=== Section Start ===
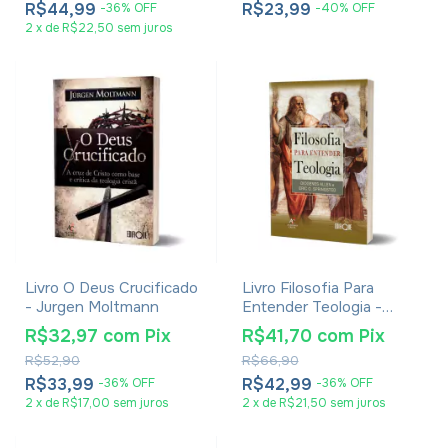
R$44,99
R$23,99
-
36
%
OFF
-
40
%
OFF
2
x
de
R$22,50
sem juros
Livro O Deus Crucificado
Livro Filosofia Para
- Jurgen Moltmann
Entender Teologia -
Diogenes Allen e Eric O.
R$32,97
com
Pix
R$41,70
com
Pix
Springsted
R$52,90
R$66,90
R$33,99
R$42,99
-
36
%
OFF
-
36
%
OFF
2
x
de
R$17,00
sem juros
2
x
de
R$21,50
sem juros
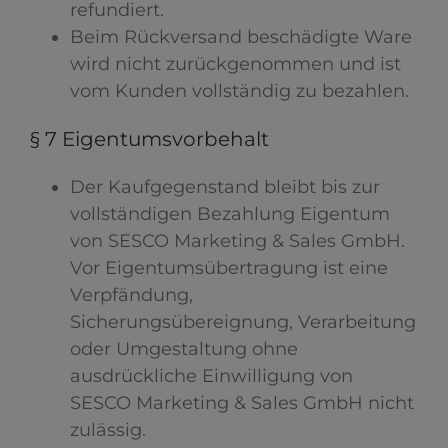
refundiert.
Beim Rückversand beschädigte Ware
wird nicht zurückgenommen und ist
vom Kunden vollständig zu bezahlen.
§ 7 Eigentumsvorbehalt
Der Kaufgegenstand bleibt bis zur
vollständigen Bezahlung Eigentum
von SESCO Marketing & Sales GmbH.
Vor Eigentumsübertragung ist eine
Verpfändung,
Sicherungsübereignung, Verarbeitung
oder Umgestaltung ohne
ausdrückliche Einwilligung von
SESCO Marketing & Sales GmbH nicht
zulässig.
=== Section End ===
▶ _The task_: Looking at the listing above, which lines run from the one containing "Diogenes Allen e Eric O." through the one containing "Vor Eigentumsübertragung ist eine"? Print exactly those, ends included, pictures excluded.

▶ _Result of the exercise_:
Diogenes Allen e Eric O.
R$32,97
com
Pix
R$41,70
com
Pix
Springsted
R$52,90
R$66,90
R$33,99
R$42,99
-
36
%
OFF
-
36
%
OFF
2
x
de
R$17,00
sem juros
2
x
de
R$21,50
sem juros
refundiert.
Beim Rückversand beschädigte Ware
wird nicht zurückgenommen und ist
vom Kunden vollständig zu bezahlen.
§ 7 Eigentumsvorbehalt
Der Kaufgegenstand bleibt bis zur
vollständigen Bezahlung Eigentum
von SESCO Marketing & Sales GmbH.
Vor Eigentumsübertragung ist eine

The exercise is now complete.